- Report says that people need £260,000 for a comfortable retirement
- But those saving for retirement that is some way off will need much more
- Allowing for inflation and improving annuity rates they may need £400,000
- But it is possible to get a £400,000 pension pot over 30 years for £220 a month
If you want a comfortable retirement, you will need a £260,000 pension pot.
That’s the target a worker needs to secure two-thirds of the current average salary once their state pension is taken into account, a report by Royal London says.
Sounds a lot doesn’t it? Well, there’s some good news and bad news.
Someone retiring in 30 years would need a pension pot of more than £560,000 to match the the £260,000 pot required to retire comfortably now - but it might not be that bad
The good news is that it’s less than last year’s figure of £290,000, thanks to improving rates on annuities, products which provide an income for life.

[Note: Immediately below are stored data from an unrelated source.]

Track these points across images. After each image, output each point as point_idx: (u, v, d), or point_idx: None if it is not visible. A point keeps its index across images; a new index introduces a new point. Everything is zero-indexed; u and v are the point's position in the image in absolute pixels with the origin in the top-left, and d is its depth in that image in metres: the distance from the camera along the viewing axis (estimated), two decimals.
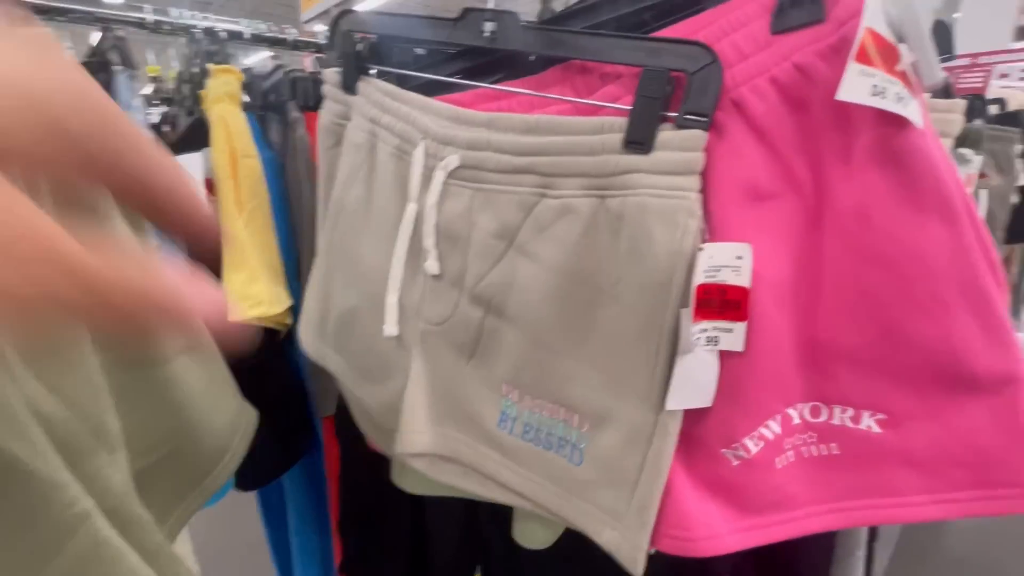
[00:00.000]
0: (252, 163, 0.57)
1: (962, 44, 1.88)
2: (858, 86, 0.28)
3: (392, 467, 0.57)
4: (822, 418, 0.35)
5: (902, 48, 0.29)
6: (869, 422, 0.34)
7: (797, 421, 0.35)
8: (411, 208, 0.41)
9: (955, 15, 1.97)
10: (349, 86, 0.47)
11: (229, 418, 0.39)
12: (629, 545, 0.36)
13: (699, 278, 0.31)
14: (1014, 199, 0.89)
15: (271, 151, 0.63)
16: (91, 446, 0.26)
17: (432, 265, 0.41)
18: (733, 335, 0.32)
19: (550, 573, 0.55)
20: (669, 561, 0.47)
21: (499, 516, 0.56)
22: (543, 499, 0.39)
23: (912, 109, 0.28)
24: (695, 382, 0.33)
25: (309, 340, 0.54)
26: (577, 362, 0.37)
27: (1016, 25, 2.59)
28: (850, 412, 0.34)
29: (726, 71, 0.32)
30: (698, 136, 0.31)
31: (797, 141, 0.32)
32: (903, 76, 0.29)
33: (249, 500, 0.82)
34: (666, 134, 0.32)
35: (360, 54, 0.47)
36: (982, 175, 0.79)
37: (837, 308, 0.33)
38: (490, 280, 0.39)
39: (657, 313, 0.33)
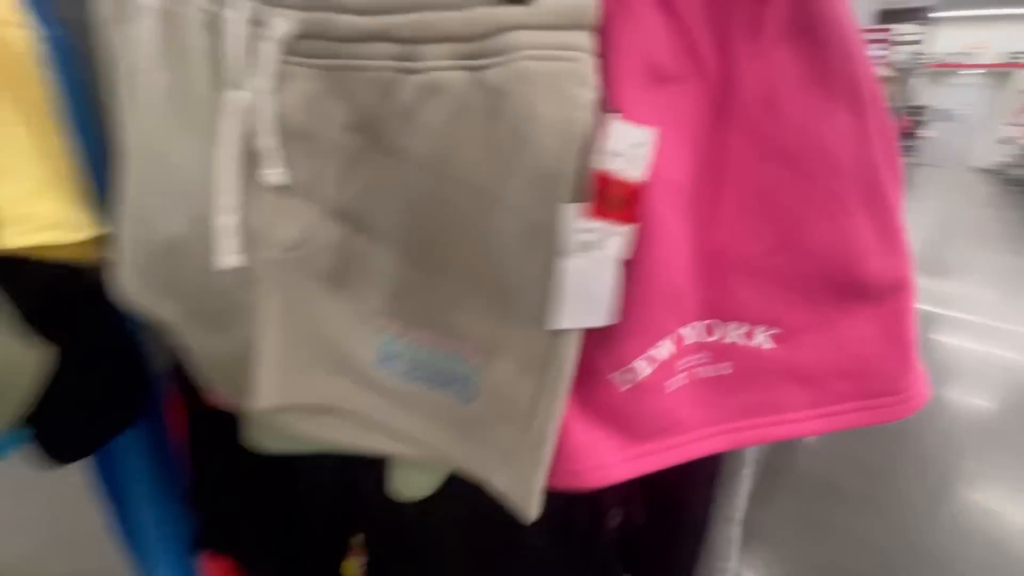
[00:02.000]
0: (16, 34, 0.42)
1: None
2: None
3: (245, 426, 0.48)
4: (716, 336, 0.32)
5: None
6: (762, 338, 0.32)
7: (690, 341, 0.32)
8: (237, 97, 0.31)
9: None
10: None
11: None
12: (521, 488, 0.31)
13: (596, 163, 0.25)
14: None
15: (59, 27, 0.48)
16: None
17: (274, 174, 0.31)
18: (619, 240, 0.27)
19: (435, 526, 0.51)
20: (558, 495, 0.44)
21: (378, 470, 0.51)
22: (431, 443, 0.34)
23: None
24: (586, 295, 0.28)
25: (129, 282, 0.42)
26: (461, 282, 0.31)
27: (878, 8, 2.86)
28: (744, 328, 0.32)
29: None
30: None
31: (703, 10, 0.27)
32: None
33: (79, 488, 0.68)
34: None
35: None
36: None
37: (736, 213, 0.30)
38: (351, 188, 0.31)
39: (545, 213, 0.27)
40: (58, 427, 0.40)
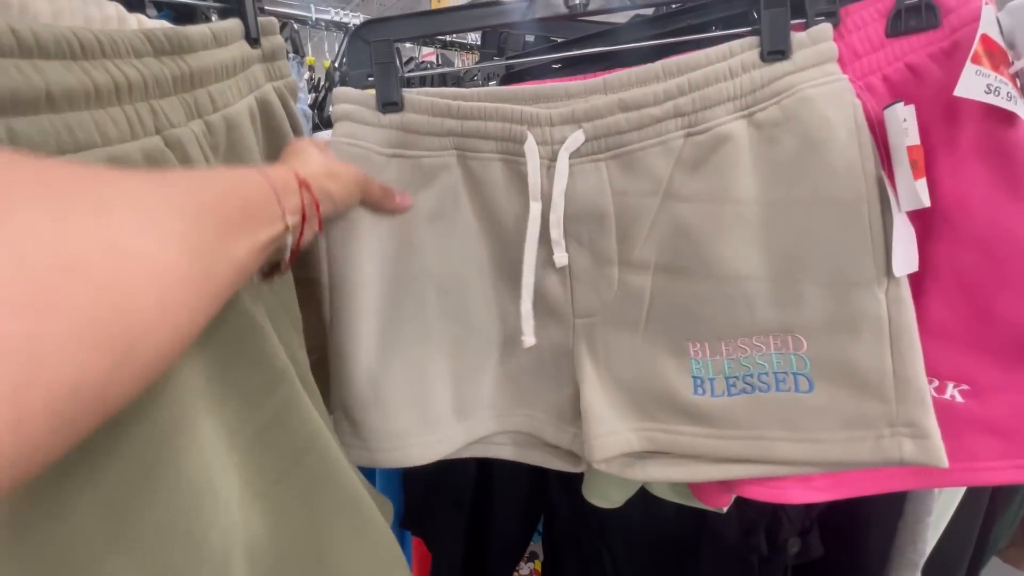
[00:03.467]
0: None
1: None
2: (974, 84, 0.31)
3: None
4: None
5: (1012, 54, 0.33)
6: (953, 392, 0.37)
7: None
8: (535, 208, 0.38)
9: None
10: (391, 103, 0.39)
11: None
12: (926, 448, 0.34)
13: (905, 140, 0.33)
14: None
15: None
16: (289, 327, 0.34)
17: (560, 257, 0.38)
18: (919, 189, 0.33)
19: (615, 530, 0.58)
20: (739, 522, 0.50)
21: (567, 484, 0.59)
22: (777, 455, 0.36)
23: (1021, 107, 0.32)
24: (910, 242, 0.34)
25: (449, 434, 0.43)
26: (773, 282, 0.36)
27: None
28: (935, 382, 0.38)
29: (842, 69, 0.36)
30: (826, 28, 0.35)
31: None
32: (1012, 79, 0.32)
33: None
34: (797, 36, 0.35)
35: (402, 64, 0.43)
36: None
37: (928, 285, 0.37)
38: (650, 239, 0.38)
39: (855, 190, 0.33)
40: None
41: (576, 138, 0.37)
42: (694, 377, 0.38)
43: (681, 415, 0.38)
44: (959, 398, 0.37)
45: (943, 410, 0.37)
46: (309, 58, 0.82)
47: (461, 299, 0.41)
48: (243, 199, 0.24)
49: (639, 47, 0.43)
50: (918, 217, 0.36)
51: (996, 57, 0.32)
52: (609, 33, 0.49)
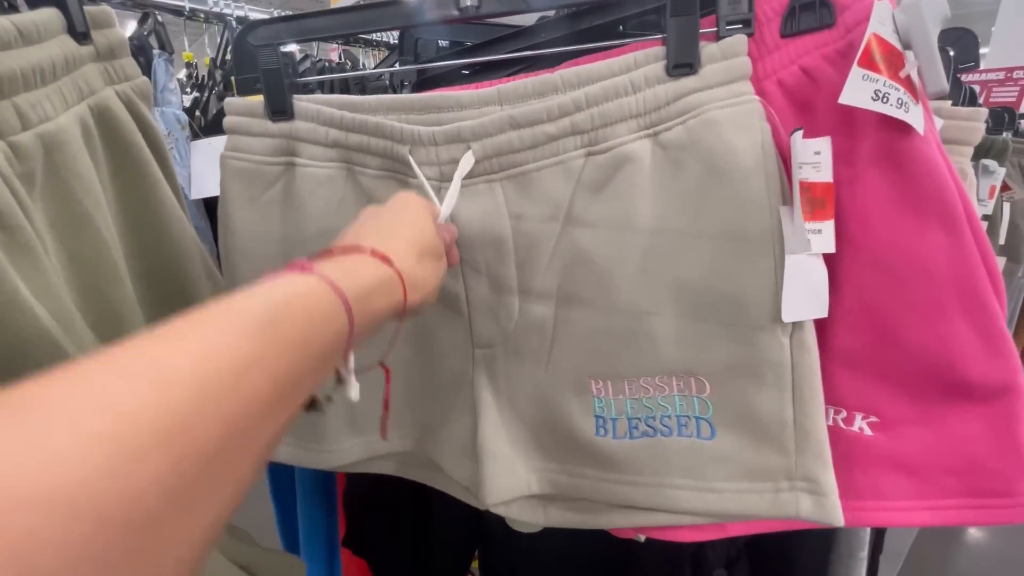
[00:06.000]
0: None
1: (998, 58, 1.84)
2: (861, 90, 0.28)
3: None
4: None
5: (907, 55, 0.29)
6: (861, 424, 0.34)
7: None
8: None
9: (992, 28, 1.92)
10: (280, 111, 0.37)
11: None
12: (823, 500, 0.32)
13: (799, 174, 0.30)
14: None
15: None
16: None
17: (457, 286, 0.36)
18: (823, 236, 0.30)
19: (545, 555, 0.56)
20: (663, 551, 0.47)
21: None
22: (680, 504, 0.34)
23: (914, 115, 0.28)
24: (809, 286, 0.31)
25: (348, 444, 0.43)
26: (677, 319, 0.33)
27: None
28: (843, 413, 0.35)
29: None
30: (741, 40, 0.31)
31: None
32: (907, 82, 0.29)
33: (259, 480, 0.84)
34: (708, 49, 0.31)
35: (291, 69, 0.38)
36: (1005, 187, 0.77)
37: (834, 309, 0.33)
38: (552, 267, 0.35)
39: (760, 226, 0.30)
40: None
41: (467, 160, 0.34)
42: (596, 416, 0.35)
43: (584, 456, 0.36)
44: (868, 431, 0.34)
45: (852, 444, 0.35)
46: (186, 54, 0.76)
47: None
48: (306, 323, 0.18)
49: (557, 50, 0.39)
50: None
51: (889, 59, 0.29)
52: (523, 34, 0.46)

The bad news is that unless you are retiring soon, inflation means the figure you need will be bigger than £260,000.
Royal London’s sums were based on the amount needed to bridge the gap between an £8,500 state pension and two-thirds of the £26,700 average salary.
But what if instead of retiring now, you won't reach pension age for another 30 years.
Allow for annual wage inflation of 2.5 per cent and the average salary will be £56,500 in three decades' time, while if the state pension rises at the same pace it will be £18,000.
There is a £20,000 gap between the state pension and £38,000-a-year, which is two-thirds of that 2048 average salary.
To secure that £20,000 a year income, using the same annuity rate of 3.56 per cent that Royal London did for its calculations, someone retiring then would need a pension pot of £562,000.
If you retire in 30 years you might need £400,000
At which point, we should probably switch back to the good news.
Because if annuity rates improve by then - even just to a still historically modest 5 per cent - then the pot needed to deliver £20,000 of income would shrink to £400,000.
If you could achieve an average 5 per cent a year return, you would need to invest £480 per month for 30 years to get there.
That sounds like an awful lot to pay in each month, but for some workers it would only require they saved about £220 themselves per month.
For some workers a £400,000 target would require saving £220 themselves per month
How does that work?
Well, the first benefit is that you can save into a pension tax-free, so money paid in automatically gets a 25 per cent boost to take you back to where you would have been before basic rate tax.
If you pay in £220, this extra 25 per cent takes your contribution up to £275.
If your employer matches your pension contributions, which many do, they will pay in £220 as well. Add that to the £275 that’s already gone in and you have £495 a month.
A £220 a month contribution is still a sizeable chunk of most people’s earnings – it’s a shade under 10 per cent of that £27,000 average wage – but it certainly seems a much more attainable target than £500.
We make good work pensions a badge of honour for companies again
The issue is that most companies cap the maximum percentage they will match, often at about 5 per cent.
And unfortunately, not every employer is a generous as that – some pay in the bare minimum that pension auto-enrolment requires them to, which is currently 2 per cent of an employee’s salary.
And this is where the problem currently lies with pensions.
Companies are far more focussed on containing the costs of their old final salary schemes, than on making the work pensions that their employees now pay into as good as they can be.
It’s hard to imagine, but there was once a time when companies made their pension a real selling point for working there.
If we want people to build the pension pots they need, that’s the mindset we must get businesses to return to.
We do more to save for our retirement, they do more to help us - and in the decades to come we get rid of a potential pension saving crisis.
Forget tinkering with the system and tax relief, a concerted effort to achieve that would do far more to deliver the comfortable retirement people hope for.